Andrew J. Prussack: Personally I love aspects of both Jason and Cliff. What Cliff did with Metallica was great for the time we had him around and I wish I knew where he would have taken his playing and how it would influence the band. As far as Jason I prefer more what he did with Flotsam & Jetsam and other projects like Voivod because he got to actually show his talent and writing ability more. Metallica never let him shine in that aspect.
Alan Lisanti: Cliff definitely. He was more original in his playing style I think. Not taking anything away from Newstead, but Cliff was one of a kind.

Lady Kat Chaos: When you were a kid and as you got older re-examining bands you grew up listening too, did you realize you were listening bass-lines and didn't realize until you got older and started playing bass yourself?
Alan Lisanti: That's true as well, if you're talking just in Metallica alone I think the choice is easier. Certain bands had bassists that stood out, which I guess you notice more whether consciously or subconsciously but I've always been interested in all elements of music or songs, and very attentive to lyrics and patterns and riffs, rhythms etc. So in that sense I guess I've always payed attention, but I will say also, that once you start playing you begin to hear things more or in a new way too because you are comprehending them from both a musician's and a listener's perspective. I do also remember being very young and discovering the bass as far as a sound or component of the music, and trying to decipher each part for each instrument. A lot of times, back then the bass was harder to hear in the mix because of production etc.
Andrew J. Prussack: Yes that is one aspect I hate about going to live shows sometimes because I often analyze and comprehend bands more as a musician instead of a listener perspective, it drives me crazy.

Lady Kat Chaos: I agree, becoming a musician helps with knowing how it comes together. So, do you feel that some bassist are still the least recognized member of the band? What bassist do you feel are underrated in your books?
Alan Lisanti: As far as underrated Bassists go, probably all the ones besides the ones you can name are underrated to some degree. DD Verni from Overkill for one, maybe Terry Butler is a bit underrated too. Jeff Walker from Carcass has said himself, he doesn't consider himself to be a great bassist, but he plays to the song, and doesn't manage to get lost in the mix amongst his own vocals or anything else going on. Things like that can make you good too....knowing when not to go overboard and that kind of thing.

Lady Kat Chaos: Speaking of "showing talent", within Dying Eyes of Sloth, you seem to allow each member have their own creative moments. Do you feel this is important instead of holding one member back?

• [WRITTEN TASK 1]: From the bassist interview, print the passage from "Lady Kat Chaos: I" to "in your books?".
• [WRITTEN TASK 2]: State whether each statement agrees with the bassist interview, answering yes or no and quoting the deciding words: (a) Alan Lisanti names DD Verni from Overkill as an underrated bassist. (b) Andrew J. Prussack prefers Jason's work in Metallica to his work with Flotsam & Jetsam. (c) Jeff Walker considers himself a great bassist.

Extracted records:
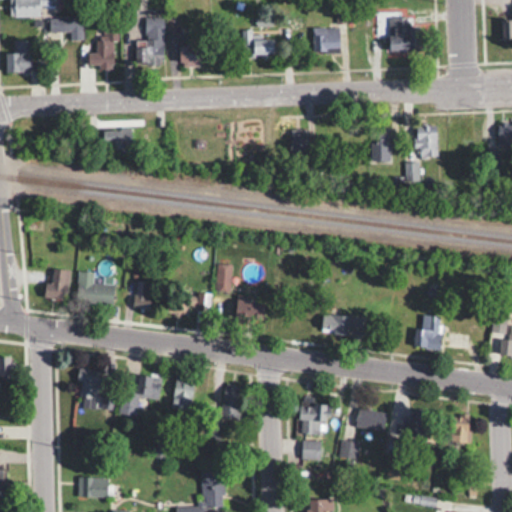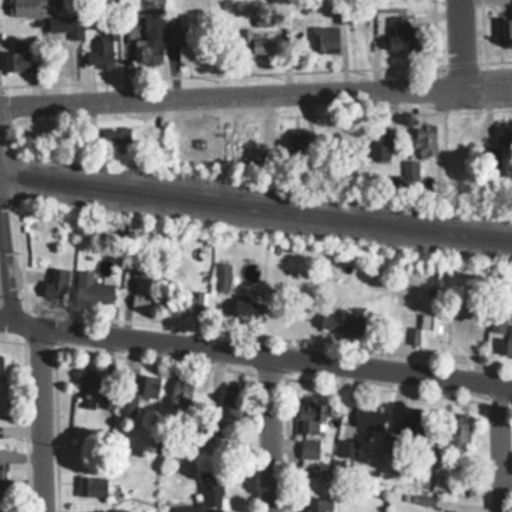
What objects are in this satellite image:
building: (23, 7)
building: (170, 23)
building: (505, 25)
building: (72, 29)
building: (401, 31)
building: (324, 37)
building: (149, 42)
building: (254, 43)
road: (459, 44)
building: (101, 46)
building: (189, 53)
building: (17, 55)
road: (255, 94)
building: (503, 132)
building: (115, 135)
building: (425, 140)
building: (379, 143)
building: (245, 148)
railway: (256, 208)
road: (5, 267)
building: (56, 283)
building: (91, 289)
building: (140, 294)
building: (429, 303)
building: (497, 322)
building: (340, 323)
building: (427, 329)
building: (506, 343)
road: (255, 355)
building: (4, 367)
building: (87, 382)
building: (181, 391)
building: (137, 392)
building: (229, 399)
building: (311, 415)
building: (368, 418)
road: (45, 421)
building: (413, 425)
building: (457, 427)
road: (270, 434)
road: (502, 448)
building: (346, 453)
building: (0, 481)
building: (91, 484)
building: (205, 491)
building: (316, 504)
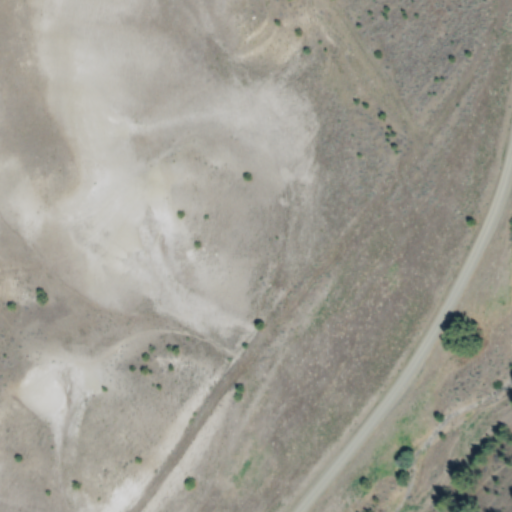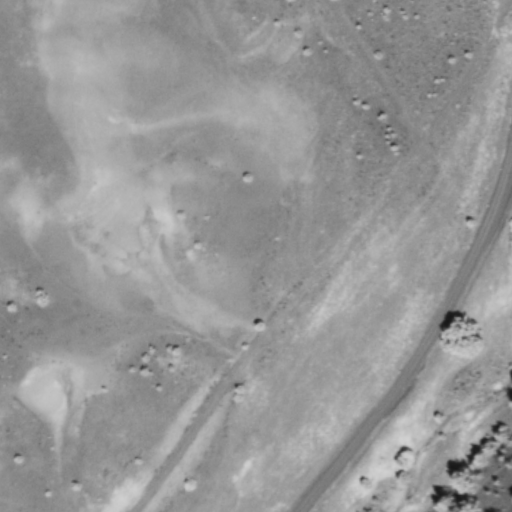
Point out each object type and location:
road: (426, 335)
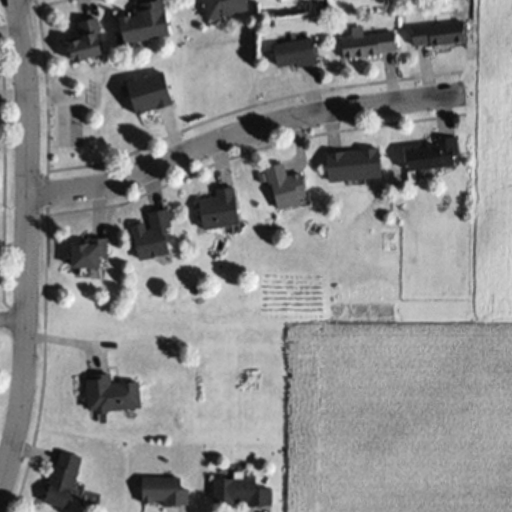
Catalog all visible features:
building: (271, 0)
building: (229, 11)
building: (151, 28)
building: (444, 38)
building: (93, 47)
building: (373, 48)
building: (302, 58)
building: (156, 98)
road: (240, 132)
building: (438, 160)
building: (360, 170)
building: (292, 192)
building: (226, 215)
road: (24, 242)
building: (160, 242)
building: (97, 258)
road: (11, 322)
building: (119, 400)
building: (69, 484)
building: (169, 498)
building: (245, 498)
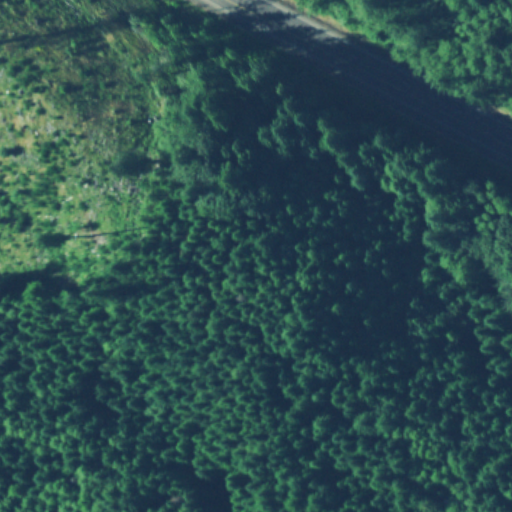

• [WRITTEN REPLY 1]:
Lady Kat Chaos: I agree, becoming a musician helps with knowing how it comes together. So, do you feel that some bassist are still the least recognized member of the band? What bassist do you feel are underrated in your books?

• [WRITTEN REPLY 2]:
(a) Yes: "DD Verni from Overkill for one"
(b) No: "As far as Jason I prefer more what he did with Flotsam & Jetsam and other projects like Voivod"
(c) No: "he doesn't consider himself to be a great bassist"